First, generate the dataset by processing the images to extract hand landmarks:

```bash
python create_dataset.py
```

This script will process the images found in the `./dataset/train` directory, extract the hand landmarks using MediaPipe, and save the features and labels in a file called `data.pickle`.

### 2. Training the Model

To train the model, open the `train_model.ipynb` Jupyter Notebook:

```bash
jupyter notebook train_model.ipynb
```

In this notebook, you will:

- Load the dataset from `data.pickle`.
- Train a Random Forest classifier.
- Evaluate the model's performance (accuracy, confusion matrix, etc.).
- Save the trained model in a file called `model.p`.

Follow the instructions in the notebook cells to complete the training process.

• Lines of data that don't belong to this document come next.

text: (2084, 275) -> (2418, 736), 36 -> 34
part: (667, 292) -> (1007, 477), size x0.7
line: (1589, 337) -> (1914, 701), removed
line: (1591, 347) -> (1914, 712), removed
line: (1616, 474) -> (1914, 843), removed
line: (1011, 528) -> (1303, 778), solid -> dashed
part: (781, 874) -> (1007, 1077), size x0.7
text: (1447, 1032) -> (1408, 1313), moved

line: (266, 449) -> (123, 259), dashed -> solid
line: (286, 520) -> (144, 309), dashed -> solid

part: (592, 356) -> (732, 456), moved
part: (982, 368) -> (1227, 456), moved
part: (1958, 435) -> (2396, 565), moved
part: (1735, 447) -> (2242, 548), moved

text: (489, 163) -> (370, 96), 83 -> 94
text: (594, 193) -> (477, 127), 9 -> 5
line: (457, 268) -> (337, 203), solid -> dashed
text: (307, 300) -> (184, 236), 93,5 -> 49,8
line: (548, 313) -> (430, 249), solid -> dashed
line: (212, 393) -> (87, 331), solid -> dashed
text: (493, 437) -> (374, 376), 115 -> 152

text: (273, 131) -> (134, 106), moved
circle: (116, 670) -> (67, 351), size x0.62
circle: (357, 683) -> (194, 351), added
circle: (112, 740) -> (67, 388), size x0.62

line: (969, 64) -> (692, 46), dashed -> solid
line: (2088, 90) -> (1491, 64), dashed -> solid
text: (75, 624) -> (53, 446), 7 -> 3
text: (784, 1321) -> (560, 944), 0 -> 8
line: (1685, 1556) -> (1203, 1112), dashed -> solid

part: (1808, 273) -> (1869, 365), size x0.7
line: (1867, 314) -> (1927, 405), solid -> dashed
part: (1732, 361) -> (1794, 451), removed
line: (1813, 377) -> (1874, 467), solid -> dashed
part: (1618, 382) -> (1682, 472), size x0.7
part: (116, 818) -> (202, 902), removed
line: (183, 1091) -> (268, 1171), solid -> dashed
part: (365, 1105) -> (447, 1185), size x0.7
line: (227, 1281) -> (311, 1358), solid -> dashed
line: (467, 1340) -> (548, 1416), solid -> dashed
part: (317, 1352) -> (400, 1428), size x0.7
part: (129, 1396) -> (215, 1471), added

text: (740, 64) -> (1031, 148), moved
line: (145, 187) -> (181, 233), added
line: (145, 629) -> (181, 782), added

This model has **0.98945 accuracy**.

### 3. Real-Time Prediction

After training, you can run the real-time prediction script:

```bash
python main.py
```

This script will activate your webcam, process the video feed to detect hand landmarks, and predict the ASL sign being shown. The predicted sign will be displayed on the video feed.

Press `q` to exit the webcam interface.

## Scripts and Notebooks Breakdown

- **create_dataset.py**:
- Processes images in the dataset to extract hand landmarks.
- Saves the processed data (features and labels) into `data.pickle`.
- **train_model.ipynb**:
- Jupyter Notebook used to load the dataset from `data.pickle`.
- Trains a Random Forest classifier.
- Evaluates and visualizes the model's performance.
- Saves the trained model as `model.p`.
- **main.py**:
- Activates the webcam and processes each frame to detect hand landmarks.
- Uses the trained model to predict the ASL sign shown in front of the webcam.
- Displays the prediction in real-time on the webcam feed.

## Acknowledgments

This project relies on datasets made available by the following Kaggle contributors:

- [ASL Alphabet](https://www.kaggle.com/datasets/grassknoted/asl-alphabet)
- [ASL Dataset](https://www.kaggle.com/datasets/ayuraj/asl-dataset)
- [Sign Language Gesture Images Dataset](https://www.kaggle.com/datasets/ahmedkhanak1995/sign-language-gesture-images-dataset)

Their contributions were crucial in creating a diverse and effective training set.

## License

This project is licensed under the MIT License - see the [LICENSE](LICENSE) file for details.